Publication : PloS one

Structural insights into the quinolone resistance mechanism of Mycobacterium tuberculosis DNA gyrase

Scientific Fields
Diseases
Organisms
Applications
Technique

Published in PloS one - 18 Aug 2010

Piton J, Petrella S, Delarue M, André-Leroux G, Jarlier V, Aubry A, Mayer C

Link to Pubmed [PMID] – 20805881

Link to HAL – Click here

Link to DOI – 10.1371/journal.pone.0012245

PLoS ONE 2010 Aug;5(8):e12245

Mycobacterium tuberculosis DNA gyrase, an indispensable nanomachine involved in the regulation of DNA topology, is the only type II topoisomerase present in this organism and is hence the sole target for quinolone action, a crucial drug active against multidrug-resistant tuberculosis.
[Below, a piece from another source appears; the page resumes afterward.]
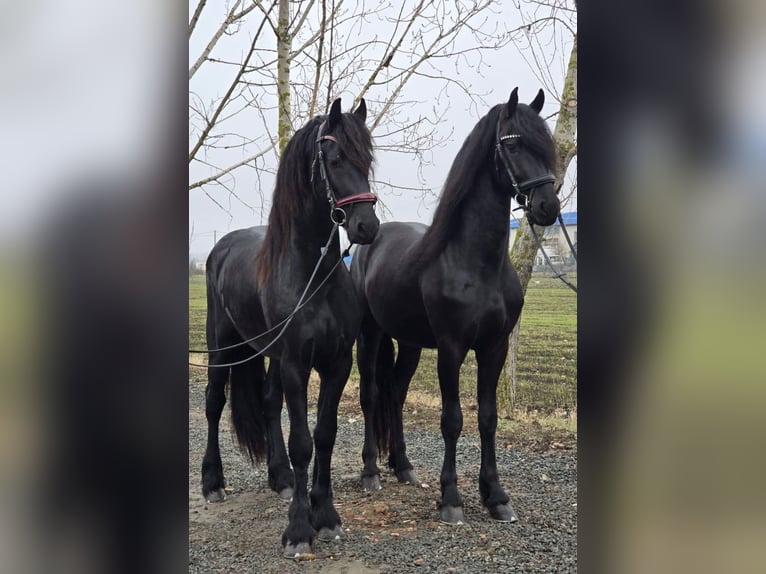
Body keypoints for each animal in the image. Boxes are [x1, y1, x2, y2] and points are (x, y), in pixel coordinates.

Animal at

To understand at an atomic level the quinolone resistance mechanism, which emerges in extensively drug resistant tuberculosis, we performed combined functional, biophysical and structural studies of the two individual domains constituting the catalytic DNA gyrase reaction core, namely the Toprim and the breakage-reunion domains. This allowed us to produce a model of the catalytic reaction core in complex with DNA and a quinolone molecule, identifying original mechanistic properties of quinolone binding and clarifying the relationships between amino acid mutations and resistance phenotype of M. tuberculosis DNA gyrase. These results are compatible with our previous studies on quinolone resistance. Interestingly, the structure of the entire breakage-reunion domain revealed a new interaction, in which the Quinolone-Binding Pocket (QBP) is blocked by the N-terminal helix of a symmetry-related molecule. This interaction provides useful starting points for designing peptide based inhibitors that target DNA gyrase to prevent its binding to DNA.